*** Text excerpt ***

Federal agencies will now be able to ignore projects' cumulative and indirect impacts, such as whether a coal mine's greenhouse gas emissions would worsen climate change.

Oil and gas pipelines and other fossil fuel infrastructure will now escape meaningful environmental analysis, with no consideration of harm to wildlife like sage grouse or marine mammals from drilling rigs and other projects. And communities will have less of a voice in federal projects, such as whether a highway will cut through their neighborhoods, threatening businesses and worsening air pollution.

The National Environmental Policy Act is sometimes called the "magna carta" of environmental protections. Congress passed the Act nearly unanimously, and it was signed into law by President Richard Nixon on Jan. 1, 1970.

NEPA allows the public to participate in government decision-making. It helps ensure transparency by requiring that federal agencies "look before they leap" and analyze potential environmental harms before making decisions. The law has served as the model for conducting environmental reviews for more than 100 countries and dozens of U.S. states and localities.

*** End of Text excerpt ***

Instructions
#1 Based on the passage about the National Environmental Policy Act, answer these:
(a) Which president signed the Act into law, and on what date?
(b) Which wildlife does the passage name as possibly harmed by drilling rigs and other projects?
(c) For how many countries has the law served as a model for conducting environmental reviews?
#2 Could you carry the passage about the National Environmental Policy Act forward, picking up right after its final sentence?

*** Data for analysis ***

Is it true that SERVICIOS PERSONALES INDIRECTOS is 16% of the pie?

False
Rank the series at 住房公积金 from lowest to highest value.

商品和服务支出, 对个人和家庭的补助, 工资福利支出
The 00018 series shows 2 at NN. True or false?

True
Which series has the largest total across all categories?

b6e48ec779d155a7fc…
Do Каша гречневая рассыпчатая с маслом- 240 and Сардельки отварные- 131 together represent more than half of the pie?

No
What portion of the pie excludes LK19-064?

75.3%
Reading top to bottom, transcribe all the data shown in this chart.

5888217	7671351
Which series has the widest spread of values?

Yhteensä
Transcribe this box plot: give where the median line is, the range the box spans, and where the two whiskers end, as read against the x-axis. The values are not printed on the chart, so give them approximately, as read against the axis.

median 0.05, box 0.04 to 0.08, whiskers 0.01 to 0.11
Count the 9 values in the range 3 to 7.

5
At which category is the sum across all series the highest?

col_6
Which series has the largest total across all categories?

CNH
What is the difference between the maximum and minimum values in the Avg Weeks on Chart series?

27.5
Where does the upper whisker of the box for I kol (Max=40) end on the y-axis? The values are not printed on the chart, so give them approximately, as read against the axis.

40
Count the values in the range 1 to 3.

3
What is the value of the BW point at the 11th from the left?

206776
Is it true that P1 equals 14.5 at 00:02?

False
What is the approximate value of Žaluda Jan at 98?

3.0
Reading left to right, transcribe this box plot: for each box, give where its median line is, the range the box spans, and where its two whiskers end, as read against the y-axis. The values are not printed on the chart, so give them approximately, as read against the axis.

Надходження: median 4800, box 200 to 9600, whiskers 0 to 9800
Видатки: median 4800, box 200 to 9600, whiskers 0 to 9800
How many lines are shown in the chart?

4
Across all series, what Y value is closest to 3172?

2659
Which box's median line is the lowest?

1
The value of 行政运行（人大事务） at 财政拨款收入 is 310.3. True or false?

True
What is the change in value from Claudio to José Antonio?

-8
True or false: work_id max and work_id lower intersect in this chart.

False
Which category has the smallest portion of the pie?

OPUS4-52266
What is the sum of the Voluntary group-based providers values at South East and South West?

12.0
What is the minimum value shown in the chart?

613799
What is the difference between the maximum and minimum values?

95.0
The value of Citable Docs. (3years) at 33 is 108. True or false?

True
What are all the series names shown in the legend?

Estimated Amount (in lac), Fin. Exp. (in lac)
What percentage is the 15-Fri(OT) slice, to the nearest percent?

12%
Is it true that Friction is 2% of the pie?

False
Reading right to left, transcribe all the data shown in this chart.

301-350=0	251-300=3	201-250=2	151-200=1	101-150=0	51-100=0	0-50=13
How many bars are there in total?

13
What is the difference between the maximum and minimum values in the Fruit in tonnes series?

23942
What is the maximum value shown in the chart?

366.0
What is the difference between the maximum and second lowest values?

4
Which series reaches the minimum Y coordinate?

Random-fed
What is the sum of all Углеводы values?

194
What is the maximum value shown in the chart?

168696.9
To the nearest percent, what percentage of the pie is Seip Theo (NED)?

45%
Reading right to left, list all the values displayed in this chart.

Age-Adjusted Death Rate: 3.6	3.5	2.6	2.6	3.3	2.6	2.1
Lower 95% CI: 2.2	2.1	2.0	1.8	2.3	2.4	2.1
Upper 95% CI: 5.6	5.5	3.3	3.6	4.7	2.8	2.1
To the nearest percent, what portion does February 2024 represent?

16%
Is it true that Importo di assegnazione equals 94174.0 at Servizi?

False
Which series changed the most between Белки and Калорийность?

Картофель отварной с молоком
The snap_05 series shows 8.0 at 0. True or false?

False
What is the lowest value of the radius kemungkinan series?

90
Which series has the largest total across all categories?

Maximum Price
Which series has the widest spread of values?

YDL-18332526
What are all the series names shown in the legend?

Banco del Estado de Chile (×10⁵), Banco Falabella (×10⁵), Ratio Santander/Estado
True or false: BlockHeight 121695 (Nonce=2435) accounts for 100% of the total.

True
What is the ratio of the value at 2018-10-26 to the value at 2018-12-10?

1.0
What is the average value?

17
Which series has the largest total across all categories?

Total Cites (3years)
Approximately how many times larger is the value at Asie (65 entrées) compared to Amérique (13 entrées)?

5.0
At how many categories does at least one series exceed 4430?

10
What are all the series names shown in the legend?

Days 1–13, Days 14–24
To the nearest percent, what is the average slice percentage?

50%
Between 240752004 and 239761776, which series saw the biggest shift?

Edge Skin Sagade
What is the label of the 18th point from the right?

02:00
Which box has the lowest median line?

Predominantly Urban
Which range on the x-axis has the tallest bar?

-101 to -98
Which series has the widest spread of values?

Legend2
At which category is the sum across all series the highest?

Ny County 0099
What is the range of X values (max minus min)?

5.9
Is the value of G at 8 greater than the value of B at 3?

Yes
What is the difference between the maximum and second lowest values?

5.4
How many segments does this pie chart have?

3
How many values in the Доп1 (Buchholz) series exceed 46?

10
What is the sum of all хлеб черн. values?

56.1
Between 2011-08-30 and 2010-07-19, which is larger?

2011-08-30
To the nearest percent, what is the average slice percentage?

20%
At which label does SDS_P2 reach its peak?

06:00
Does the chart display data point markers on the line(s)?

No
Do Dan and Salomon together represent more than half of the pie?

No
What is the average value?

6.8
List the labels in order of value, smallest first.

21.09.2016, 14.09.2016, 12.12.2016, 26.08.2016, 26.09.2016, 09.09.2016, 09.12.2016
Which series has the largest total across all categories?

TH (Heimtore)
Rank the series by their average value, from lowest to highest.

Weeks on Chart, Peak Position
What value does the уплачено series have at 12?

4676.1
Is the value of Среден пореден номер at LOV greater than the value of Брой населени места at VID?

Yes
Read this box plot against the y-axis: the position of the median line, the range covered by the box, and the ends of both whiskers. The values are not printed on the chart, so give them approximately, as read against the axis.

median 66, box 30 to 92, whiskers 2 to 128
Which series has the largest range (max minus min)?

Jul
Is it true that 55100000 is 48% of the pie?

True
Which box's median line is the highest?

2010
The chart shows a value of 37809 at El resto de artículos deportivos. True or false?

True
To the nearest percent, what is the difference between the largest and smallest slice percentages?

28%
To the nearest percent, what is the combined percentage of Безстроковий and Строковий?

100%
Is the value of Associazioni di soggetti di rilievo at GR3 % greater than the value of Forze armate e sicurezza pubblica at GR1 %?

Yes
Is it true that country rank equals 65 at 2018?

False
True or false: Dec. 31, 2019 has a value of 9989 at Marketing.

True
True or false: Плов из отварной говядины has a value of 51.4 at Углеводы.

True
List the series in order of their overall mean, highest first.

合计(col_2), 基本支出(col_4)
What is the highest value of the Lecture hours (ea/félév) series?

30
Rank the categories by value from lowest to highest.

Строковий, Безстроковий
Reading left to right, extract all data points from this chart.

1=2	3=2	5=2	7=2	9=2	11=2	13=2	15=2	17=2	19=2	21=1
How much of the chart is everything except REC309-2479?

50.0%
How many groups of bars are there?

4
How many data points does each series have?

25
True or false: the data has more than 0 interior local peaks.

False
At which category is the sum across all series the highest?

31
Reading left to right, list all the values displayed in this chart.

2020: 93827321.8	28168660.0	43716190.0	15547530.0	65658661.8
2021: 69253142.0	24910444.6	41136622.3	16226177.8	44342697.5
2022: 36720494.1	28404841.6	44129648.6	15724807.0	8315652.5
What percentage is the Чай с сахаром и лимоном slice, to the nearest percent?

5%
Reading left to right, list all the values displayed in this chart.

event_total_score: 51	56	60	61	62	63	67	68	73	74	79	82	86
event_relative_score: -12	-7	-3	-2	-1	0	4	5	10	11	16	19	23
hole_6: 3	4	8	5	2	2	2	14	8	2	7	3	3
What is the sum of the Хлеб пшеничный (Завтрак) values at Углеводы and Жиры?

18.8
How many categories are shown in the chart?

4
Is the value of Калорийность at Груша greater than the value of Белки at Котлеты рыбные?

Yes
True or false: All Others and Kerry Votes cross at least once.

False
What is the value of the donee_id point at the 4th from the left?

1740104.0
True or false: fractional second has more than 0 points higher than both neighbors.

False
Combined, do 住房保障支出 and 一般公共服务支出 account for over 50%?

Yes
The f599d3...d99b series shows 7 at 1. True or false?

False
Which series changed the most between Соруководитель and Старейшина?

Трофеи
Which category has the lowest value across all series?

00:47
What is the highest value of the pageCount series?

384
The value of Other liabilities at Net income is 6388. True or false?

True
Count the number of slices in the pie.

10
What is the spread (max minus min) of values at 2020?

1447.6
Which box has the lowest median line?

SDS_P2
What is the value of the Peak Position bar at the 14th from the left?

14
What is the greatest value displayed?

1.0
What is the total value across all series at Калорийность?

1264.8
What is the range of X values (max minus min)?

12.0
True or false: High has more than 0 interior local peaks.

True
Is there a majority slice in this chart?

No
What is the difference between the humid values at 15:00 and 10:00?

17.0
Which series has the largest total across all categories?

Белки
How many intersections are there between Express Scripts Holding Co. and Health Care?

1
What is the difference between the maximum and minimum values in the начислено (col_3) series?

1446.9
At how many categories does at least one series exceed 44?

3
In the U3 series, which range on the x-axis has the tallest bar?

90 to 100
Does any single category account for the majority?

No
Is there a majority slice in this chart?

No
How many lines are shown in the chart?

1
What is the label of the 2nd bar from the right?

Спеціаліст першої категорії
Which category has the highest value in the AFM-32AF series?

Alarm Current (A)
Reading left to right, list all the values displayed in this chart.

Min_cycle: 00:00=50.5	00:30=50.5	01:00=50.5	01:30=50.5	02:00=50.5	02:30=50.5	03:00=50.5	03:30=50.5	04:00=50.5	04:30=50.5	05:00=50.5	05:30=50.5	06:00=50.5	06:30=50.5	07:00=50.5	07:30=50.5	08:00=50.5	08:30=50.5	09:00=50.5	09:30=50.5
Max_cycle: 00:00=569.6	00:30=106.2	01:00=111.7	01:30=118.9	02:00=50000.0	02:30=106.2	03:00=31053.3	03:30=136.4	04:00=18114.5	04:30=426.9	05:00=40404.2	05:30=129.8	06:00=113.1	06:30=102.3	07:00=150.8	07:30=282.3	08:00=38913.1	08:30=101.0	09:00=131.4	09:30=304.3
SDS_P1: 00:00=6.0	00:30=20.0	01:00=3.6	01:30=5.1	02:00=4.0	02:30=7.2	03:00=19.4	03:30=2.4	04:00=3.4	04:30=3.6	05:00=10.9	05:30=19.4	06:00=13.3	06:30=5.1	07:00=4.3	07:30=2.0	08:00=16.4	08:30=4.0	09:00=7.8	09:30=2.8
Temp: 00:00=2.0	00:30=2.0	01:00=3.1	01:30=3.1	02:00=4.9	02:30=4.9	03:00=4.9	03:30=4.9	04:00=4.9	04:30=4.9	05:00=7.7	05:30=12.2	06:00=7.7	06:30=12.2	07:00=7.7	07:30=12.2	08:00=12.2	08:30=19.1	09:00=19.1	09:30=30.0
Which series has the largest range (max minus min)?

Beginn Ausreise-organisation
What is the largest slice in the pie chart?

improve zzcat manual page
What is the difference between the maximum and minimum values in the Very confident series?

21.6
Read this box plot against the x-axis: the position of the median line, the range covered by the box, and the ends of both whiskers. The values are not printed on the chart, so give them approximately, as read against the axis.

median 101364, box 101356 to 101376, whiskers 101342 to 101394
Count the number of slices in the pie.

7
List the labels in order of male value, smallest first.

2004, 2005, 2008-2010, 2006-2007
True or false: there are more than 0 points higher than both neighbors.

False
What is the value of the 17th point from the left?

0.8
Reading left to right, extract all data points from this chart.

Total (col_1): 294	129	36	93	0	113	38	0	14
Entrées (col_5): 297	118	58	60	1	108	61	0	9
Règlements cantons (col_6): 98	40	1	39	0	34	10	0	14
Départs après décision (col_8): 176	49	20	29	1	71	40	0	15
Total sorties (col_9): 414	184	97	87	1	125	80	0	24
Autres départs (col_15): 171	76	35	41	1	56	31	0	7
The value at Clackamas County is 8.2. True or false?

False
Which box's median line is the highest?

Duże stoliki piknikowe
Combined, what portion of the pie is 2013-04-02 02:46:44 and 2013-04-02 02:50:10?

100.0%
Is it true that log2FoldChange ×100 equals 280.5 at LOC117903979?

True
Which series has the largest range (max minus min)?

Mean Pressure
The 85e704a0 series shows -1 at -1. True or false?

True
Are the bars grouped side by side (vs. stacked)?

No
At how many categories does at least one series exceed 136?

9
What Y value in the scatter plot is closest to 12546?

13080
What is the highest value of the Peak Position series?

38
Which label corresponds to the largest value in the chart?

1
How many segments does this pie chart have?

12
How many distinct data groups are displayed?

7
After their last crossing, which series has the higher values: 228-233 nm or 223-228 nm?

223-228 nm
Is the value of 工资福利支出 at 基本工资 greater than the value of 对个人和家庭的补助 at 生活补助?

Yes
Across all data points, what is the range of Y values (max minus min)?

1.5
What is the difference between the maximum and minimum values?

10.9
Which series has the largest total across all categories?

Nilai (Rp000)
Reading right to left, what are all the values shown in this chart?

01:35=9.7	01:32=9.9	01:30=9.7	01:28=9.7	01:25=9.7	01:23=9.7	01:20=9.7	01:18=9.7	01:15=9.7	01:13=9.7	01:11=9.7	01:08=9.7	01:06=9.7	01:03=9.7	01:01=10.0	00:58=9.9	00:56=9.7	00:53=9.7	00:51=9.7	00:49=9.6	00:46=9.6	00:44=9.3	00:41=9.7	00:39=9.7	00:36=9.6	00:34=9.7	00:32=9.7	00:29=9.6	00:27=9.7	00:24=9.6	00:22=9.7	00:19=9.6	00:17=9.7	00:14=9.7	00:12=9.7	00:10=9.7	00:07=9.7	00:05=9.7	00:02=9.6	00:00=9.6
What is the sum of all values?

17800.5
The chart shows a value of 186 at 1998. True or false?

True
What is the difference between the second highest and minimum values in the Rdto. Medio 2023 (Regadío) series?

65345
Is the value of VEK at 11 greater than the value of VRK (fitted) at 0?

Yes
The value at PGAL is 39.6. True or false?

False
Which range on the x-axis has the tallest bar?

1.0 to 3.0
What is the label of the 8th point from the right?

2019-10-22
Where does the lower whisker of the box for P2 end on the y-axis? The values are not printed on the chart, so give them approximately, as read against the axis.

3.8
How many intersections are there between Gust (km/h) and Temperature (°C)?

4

*** End of Data for analysis ***

Numbered responses
#1
(a) President Richard Nixon signed it on Jan. 1, 1970.
(b) Sage grouse and marine mammals.
(c) More than 100 countries.

#2
Data collected by federal agencies show that NEPA works well and as intended, despite unproven rhetoric by right-wing industry groups regarding project delays. For instance, more than 192,000 projects, worth about $300 billion, efficiently went through the NEPA process as part of the 2009 American Recovery and Reinvestment Act. The NEPA process also has been vital in raising concerns about environmentally destructive projects, including the Keystone XL pipeline.

"NEPA's dismantling is a win for corruption, a win for polluters, and a win for those that profit off the destruction of our planet," said Hartl. "Everyone else loses."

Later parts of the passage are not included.